12 jours ©Wild Bunch

Raymond Depardon regarde la folie droit dans les yeux

Critique
de Raymond Depardon
87 minutes 2017

On retient surtout de 12 Jours les images de ces yeux dans lesquels on se perd. Tout au long du film, les yeux des patients, filmés en plans fixes très resserrés lors des audiences, se fichent dans les nôtres : yeux qui ne clignent jamais, effet secondaire des médicaments, regards tantôt vides, tantôt déterminés, parfois empreints d’une effrayante fureur. Depardon nous amène ainsi à regarder droit dans les yeux cette folie qu’on préfère souvent fuir ou mépriser. Le cinéaste rapportait d’ailleurs les paroles d’un des patients qu’il a filmés : « Je préfère ne pas sortir dehors, car les gens ont les yeux sévères sur moi… » Ici Depardon nous invite à adopter un autre regard, le sien : un regard doux, qui ne juge ni n’esquive.

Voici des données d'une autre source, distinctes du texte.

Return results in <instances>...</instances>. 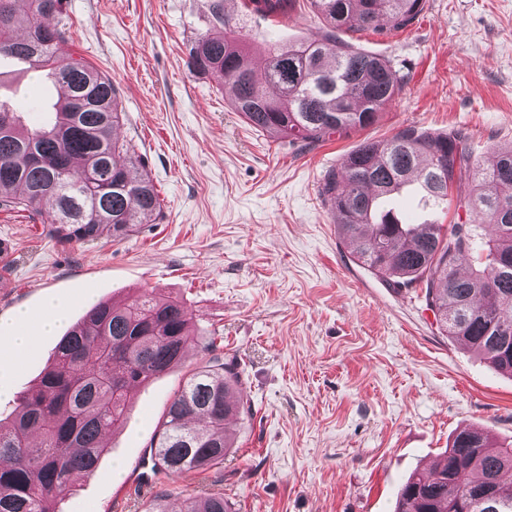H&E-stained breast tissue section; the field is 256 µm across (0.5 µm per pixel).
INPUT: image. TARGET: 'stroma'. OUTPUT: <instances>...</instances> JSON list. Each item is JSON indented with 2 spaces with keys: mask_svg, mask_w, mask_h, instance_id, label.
Wrapping results in <instances>:
<instances>
[{
  "mask_svg": "<svg viewBox=\"0 0 512 512\" xmlns=\"http://www.w3.org/2000/svg\"><path fill=\"white\" fill-rule=\"evenodd\" d=\"M209 0H66L75 50L119 93L116 137L143 162L162 203L156 223L121 239L69 241L47 213L0 210V336L17 309L45 296L76 322L88 305L140 292L183 299L197 328L218 330L214 354L137 387L127 425L107 435L94 474L79 478L58 512H143L157 488L182 497L223 492L235 512H392L400 485L432 467L460 430L512 443V377L441 332L416 292L362 266L320 196L323 178L366 140L414 124L464 128L475 158L512 145V0H427L415 22L345 41L390 59L402 90L377 123L308 146L249 126L228 94L189 66L212 31ZM243 17L255 59L268 43L313 37L307 0L288 19ZM57 100L27 64L0 60V101L36 124ZM61 331L31 353L0 345L8 390L0 417L53 360ZM236 358L246 411L223 464L147 484L149 441L190 369ZM122 462L124 476L114 480Z\"/></svg>",
  "mask_w": 512,
  "mask_h": 512,
  "instance_id": "1",
  "label": "stroma"
}]
</instances>
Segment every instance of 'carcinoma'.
Here are the masks:
<instances>
[{
    "label": "carcinoma",
    "mask_w": 512,
    "mask_h": 512,
    "mask_svg": "<svg viewBox=\"0 0 512 512\" xmlns=\"http://www.w3.org/2000/svg\"><path fill=\"white\" fill-rule=\"evenodd\" d=\"M65 0H0V59L23 57L64 89L47 122L30 127L0 104V210L47 211L67 238H124L154 223L161 203L140 161L114 137L120 122L112 80L71 50L68 29L46 20ZM297 0H246L261 16L288 17ZM426 0H309L323 27L299 43H270L256 69L237 18L210 0L219 34L189 49L197 73L230 88L231 105L255 129L323 141L375 124L400 92L392 61L336 37L349 30H401ZM462 179L471 196L452 202ZM431 209L454 207L478 223L406 224L389 207L408 183ZM321 195L356 259L397 288L423 290L440 327L502 373L512 375V146L473 158L461 130L408 125L366 140L327 173ZM491 236L479 241L478 228ZM217 336L192 329L178 297L143 292L118 306L102 301L67 330L40 382L18 399L0 426V512H58L73 477H90L106 451L103 437L126 425L131 390L170 371L189 349L211 352ZM236 360L215 359L189 374L150 439L158 480L206 470L234 445L230 422L241 413ZM488 489L497 512H512V447L479 428L460 431L431 475L401 486L394 512H487L473 492ZM181 512H234L224 494L188 496Z\"/></svg>",
    "instance_id": "cac0c4a2"
}]
</instances>
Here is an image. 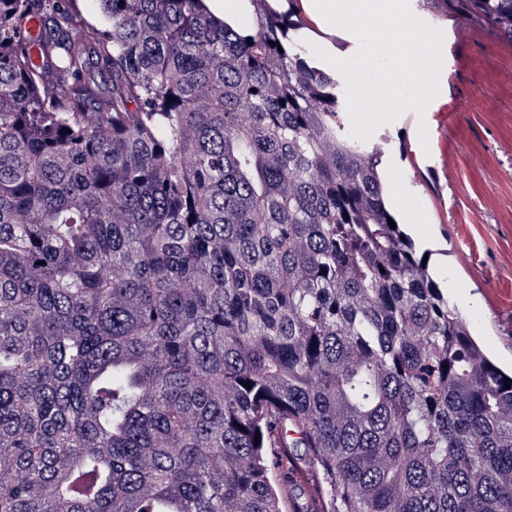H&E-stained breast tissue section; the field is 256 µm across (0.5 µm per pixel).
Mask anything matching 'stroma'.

Ces 12 jours qui donnent leur titre au film, c’est, depuis 2013, la durée dont disposent les psychiatres pour faire examiner par un juge la légalité d’une hospitalisation sous contrainte. À l’issue d’une courte audience avec le patient, un juge des libertés détermine si la procédure a bien été respectée, et décide de poursuivre ou non l’enfermement. Fidèle à son engagement humaniste et politique, Raymond Depardon filme la difficile application de cette loi du 27 septembre 2013. Restituant dix audiences à l’hôpital Le Vinatier de Lyon, il met une fois de plus en scène la confrontation d’un individu (ici le patient) aux institutions (la justice, la psychiatrie). En résulte un film poignant, qui interroge notre rapport à la folie et à la liberté.

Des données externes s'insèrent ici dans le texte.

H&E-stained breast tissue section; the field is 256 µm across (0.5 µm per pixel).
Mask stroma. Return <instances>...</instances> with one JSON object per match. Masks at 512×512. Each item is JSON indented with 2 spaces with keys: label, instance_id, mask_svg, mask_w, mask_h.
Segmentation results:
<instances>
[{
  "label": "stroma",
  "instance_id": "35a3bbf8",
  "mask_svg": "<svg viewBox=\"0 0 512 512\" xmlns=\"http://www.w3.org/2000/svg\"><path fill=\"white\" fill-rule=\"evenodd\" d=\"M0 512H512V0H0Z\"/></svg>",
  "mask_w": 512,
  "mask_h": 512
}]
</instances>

Film frontal, 12 Jours est aussi un film cru. Les audiences sont pour les patients un espace de parole dont ils se saisissent pleinement. Ils décrivent leur expérience de l’enfermement et racontent leur histoire personnelle, souvent traumatique. Leurs mots sont brutaux mais précieux, ils engagent leur avenir autant que le devenir de notre société. Petit à petit, ces discours viennent en effet interroger des composantes fondamentales de notre humanité. « Jusqu’à quel point sommes-nous libres ? » se demande-t-on par exemple lorsque l’enfermement sous contrainte d’une jeune femme est justifié par la probabilité qu’elle se tue, alors même que celle-ci exprime son désir de mourir. Conscient de la densité intellectuelle et émotionnelle de son documentaire, Depardon crée pour son spectateur des respirations. Il filme les couloirs de l’hôpital et ses extérieurs, accompagnant ces plans de la douce musique d’Alexandre Desplat. Des respirations qui nous permettent de réfléchir, de digérer tout ce que l’on vient de voir et d’entendre. La musique sert d’enveloppe, et permet de ne lâcher ni le film ni le fil de sa réflexion.  « De l’homme à l’homme vrai, le chemin passe par l’homme fou », écrivait Charles de Foucault, citation mise en exergue au tout début du film. Avec 12 Jours, Depardon nous plonge au cœur de la folie, la plus noire parfois, mais ne nous laisse jamais oublier qu’elle nous concerne tous, individuellement et collectivement.